As you ponder ways to beat the summer heat, don’t forget your antique furniture. High temperatures, humidity, water and direct sunlight can change the appearance and structure of most 18th and 19th century furniture. Thus, over time, these conditions can destroy patina and reduce value.
Here’s what you can do now to protect your antique furniture:
Adjust Heat and Humidity:
The Library of Congress suggests a constant humidity (RH) of 35-50 percent and temperatures of 65-70 degrees Fahrenheit for the proper storage of antique objects. However, consistency is arguably more important than having a museum setting. The key is to avoid extremes. For instance, changes in temperature and humidity will cause antique furniture joints and drawers to swell, loosen and crack over time. And since many early furniture joints were secured with hide glue, the constant motion of expansion and contraction can cause the old glue to fall from the joints. Factor in the absorption and loss of moisture from changes in RH, and antique table tops and side panels will separate along the grain.
Most homeowners can maintain an acceptable—and comfortable—room temperature with the aid of an air conditioner and humidifier. Antique furniture will survive intact in temperatures of 70-72 degrees Fahrenheit and RH of 50 percent. Keeping the humidity and temperature at manageable levels can be solved with the purchase of a $10 thermometer & hygrometer. But most importantly, don’t store your antique furniture in a garage, attic or shed.

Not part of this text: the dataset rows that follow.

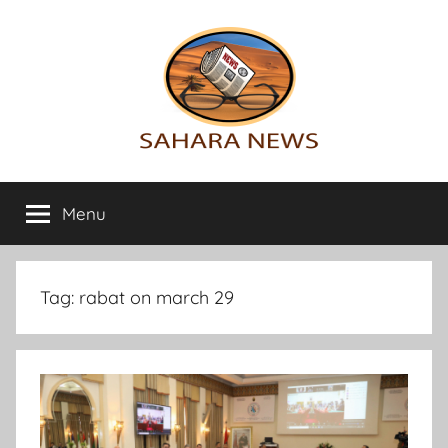
Skip
to
content
Sahara
All
the
Menu
News
info
on
the
Sahara
Tag:
rabat on march 29
revealed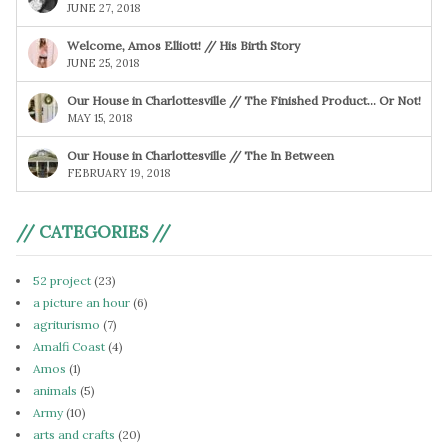
JUNE 27, 2018
Welcome, Amos Elliott! // His Birth Story
JUNE 25, 2018
Our House in Charlottesville // The Finished Product… Or Not!
MAY 15, 2018
Our House in Charlottesville // The In Between
FEBRUARY 19, 2018
// CATEGORIES //
52 project
(23)
a picture an hour
(6)
agriturismo
(7)
Amalfi Coast
(4)
Amos
(1)
animals
(5)
Army
(10)
arts and crafts
(20)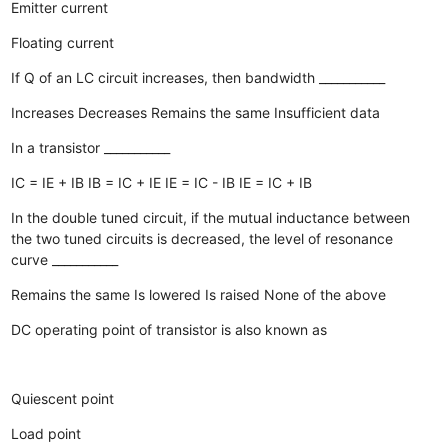
Emitter current
Floating current
If Q of an LC circuit increases, then bandwidth ___________
Increases
Decreases
Remains the same
Insufficient data
In a transistor ___________
IC = IE + IB
IB = IC + IE
IE = IC - IB
IE = IC + IB
In the double tuned circuit, if the mutual inductance between
the two tuned circuits is decreased, the level of resonance
curve ___________
Remains the same
Is lowered
Is raised
None of the above
DC operating point of transistor is also known as
Quiescent point
Load point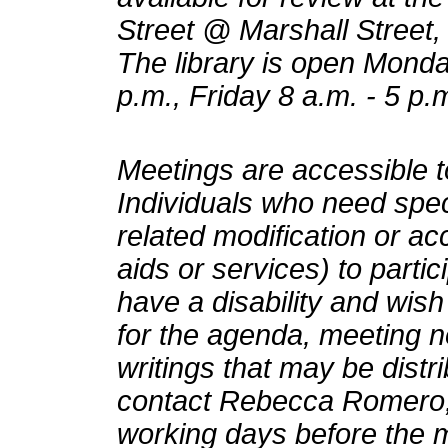
Street @ Marshall Street, 
The library is open Monda
p.m., Friday 8 a.m. - 5 p.
Meetings are accessible to
Individuals who need speci
related modification or a
aids or services) to partic
have a disability and wish
for the agenda, meeting n
writings that may be distr
contact Rebecca Romero, 
working days before the 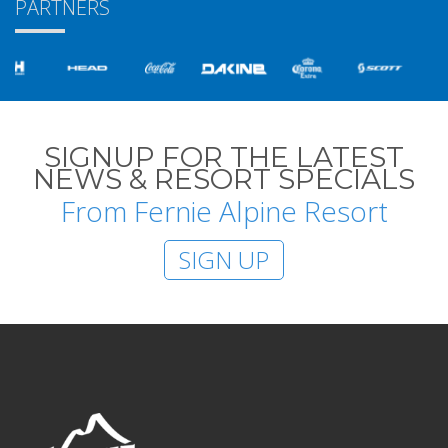
PARTNERS
SIGNUP FOR THE LATEST
NEWS & RESORT SPECIALS
From Fernie Alpine Resort
SIGN UP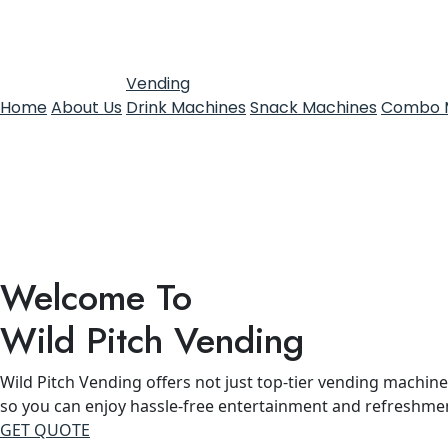
Vending
Home
About Us
Drink Machines
Snack Machines
Combo 
Welcome To
Wild Pitch Vending
Wild Pitch Vending offers not just top-tier vending machines
so you can enjoy hassle-free entertainment and refreshme
GET QUOTE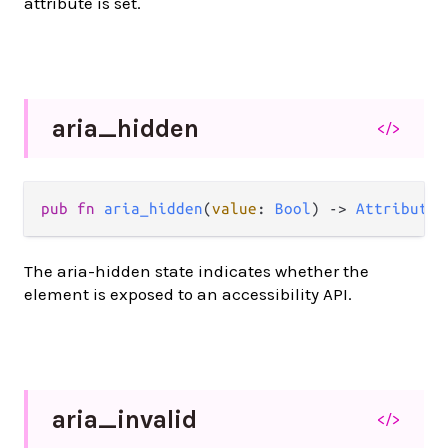
attribute is set.
aria_
hidden
</>
pub
fn
aria_hidden
(
value
: 
Bool
) 
->
Attribute
(
The aria-hidden state indicates whether the
element is exposed to an accessibility API.
aria_
invalid
</>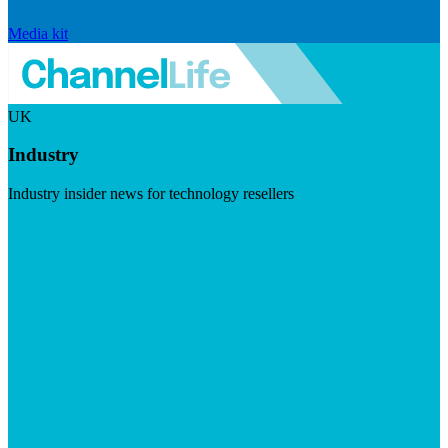
Media kit
UK
Industry
Industry insider news for technology resellers
Visit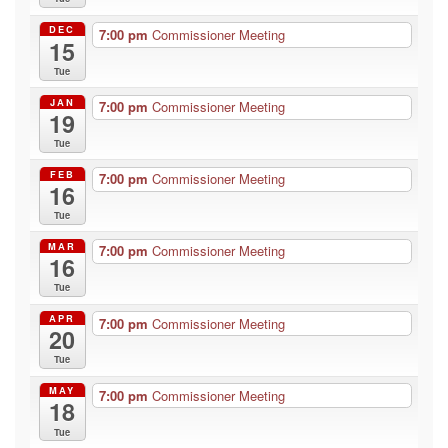
DEC
7:00 pm
Commissioner Meeting
15
Tue
JAN
7:00 pm
Commissioner Meeting
19
Tue
FEB
7:00 pm
Commissioner Meeting
16
Tue
MAR
7:00 pm
Commissioner Meeting
16
Tue
APR
7:00 pm
Commissioner Meeting
20
Tue
MAY
7:00 pm
Commissioner Meeting
18
Tue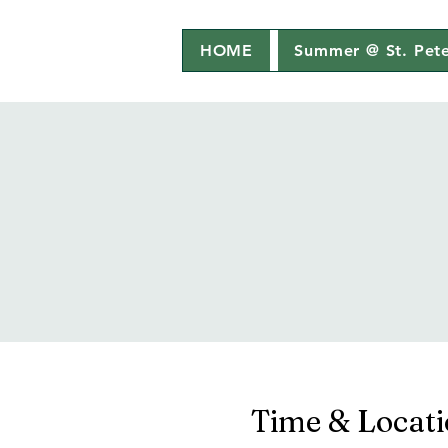
HOME
Summer @ St. Pete
Time & Locat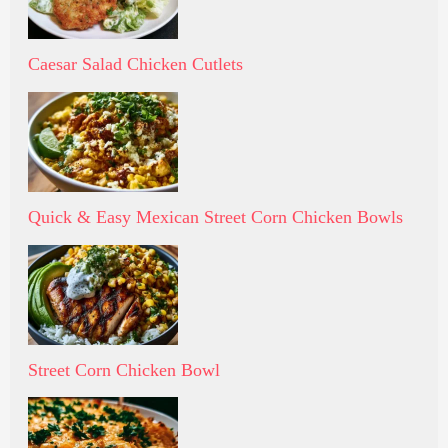
Caesar Salad Chicken Cutlets
Quick & Easy Mexican Street Corn Chicken Bowls
Street Corn Chicken Bowl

Most collectors know the adverse effects that result from exposing paintings and textiles to Ultraviolet light. But they often forget that their antique furniture is also at risk. Placing an antique settee in a sunroom or solarium will lead to sun fading over time. Also, upholstery, hand painted decorations, natural finishes and designs will gradually lighten and one day disappear. Although UV film can reduce this effect, moving the furniture out of direct sunlight is a much safer option.
Prevent Water Damage:
Water stained furniture is a constant problem and one that can be easily avoided. Resisting the temptation to place planters on antique tables and stands, including Victorian marble top furniture, can save you a costly refinishing job. Even placing planters on trivets might not save your furniture. Water damage from direct contact and condensation beneath trivets will leave water bloom and water rings on old finishes. Moreover, long term exposure to moisture will result in surface separations, veneer buckling, and mold growth.
Taking a few simple steps now can protect your antique furniture for the next generation.